EXERCISE: Return exactly the lines from the start of the records below through the line containing "In this code", both ends included, and leave out the pictures.

RECORDS PROVIDED:
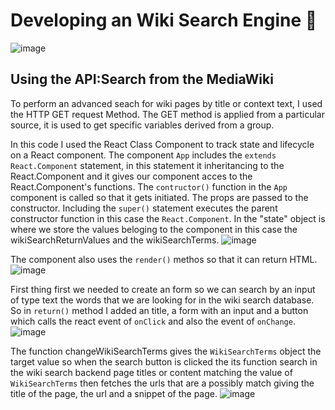 # Developing an Wiki Search Engine :mag_right:

![image](https://user-images.githubusercontent.com/80405885/220572240-c7efc20a-489c-4450-80eb-7a344cfed978.png)

## Using the API:Search from the MediaWiki

To perform an advanced seach for wiki pages by title or context text, I used the HTTP GET request Method. The GET method is applied from a particular source, it is used to get specific variables derived from a group. 

In this code I used the React Class Component to track state and lifecycle on a React component. The component `App` includes the `extends React.Component` statement, in this statement it inheritancing to the React.Component and it gives our component acces to the React.Component's functions.
The `contructor()` function in the `App` component is called so that it gets initiated. The props are passed to the constructor. Including the `super()` statement executes the parent constructor function in this case the `React.Component`. In the "state" object is where we store the values beloging to the component in this case the wikiSearchReturnValues and the wikiSearchTerms. 
![image](https://user-images.githubusercontent.com/80405885/220573746-5120d491-f4bb-4848-92c6-8b22f171c6e5.png)

The component also uses the `render()` methos so that it can return HTML.
![image](https://user-images.githubusercontent.com/80405885/220574386-6fc0efd6-0cc7-4446-9c2f-5cf973b53b2e.png)

First thing first we needed to create an form so we can search by an input of type text the words that we are looking for in the wiki search database. So in `return()` method I added an title, a form with an input and a button which calls the react event of `onClick` and also the event of `onChange`.
![image](https://user-images.githubusercontent.com/80405885/220595106-5621d75c-3bfb-4821-b89e-2e7c0e963cb5.png)

The function changeWikiSearchTerms gives the `WikiSearchTerms` object the target value so when the search button is clicked the its function search in the wiki search backend page titles or content matching the value of `WikiSearchTerms` then fetches the urls that are a possibly match giving the title of the page, the url and a snippet of the page.
![image](https://user-images.githubusercontent.com/80405885/220597528-98cef55c-0188-4e6d-9a98-4efa4b270803.png)


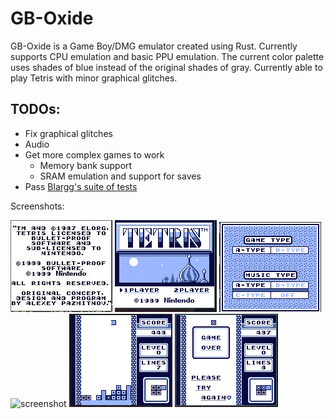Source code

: # GB-Oxide

GB-Oxide is a Game Boy/DMG emulator created using Rust. Currently supports CPU emulation and basic PPU emulation. The current color palette uses shades of blue instead of the original shades of gray. Currently able to play Tetris with minor graphical glitches. 

## TODOs:
- Fix graphical glitches
- Audio
- Get more complex games to work
  - Memory bank support
  - SRAM emulation and support for saves
- Pass [Blargg's suite of tests](https://github.com/retrio/gb-test-roms)

Screenshots:

![screenshot](Screenshots/Intro-Credits.jpeg) ![screenshot](Screenshots/Tetris-cropped.png) ![screenshot](Screenshots/select-menu.png)
![screenshot](Screenshots/gameplay.jpeg) ![screenshot](Screenshots/line-clear.png) ![screenshot](Screenshots/game-over.png)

ANSWER SECTION:
 # Developing an Wiki Search Engine :mag_right:

![image](https://user-images.githubusercontent.com/80405885/220572240-c7efc20a-489c-4450-80eb-7a344cfed978.png)

## Using the API:Search from the MediaWiki

To perform an advanced seach for wiki pages by title or context text, I used the HTTP GET request Method. The GET method is applied from a particular source, it is used to get specific variables derived from a group. 

In this code I used the React Class Component to track state and lifecycle on a React component. The component `App` includes the `extends React.Component` statement, in this statement it inheritancing to the React.Component and it gives our component acces to the React.Component's functions.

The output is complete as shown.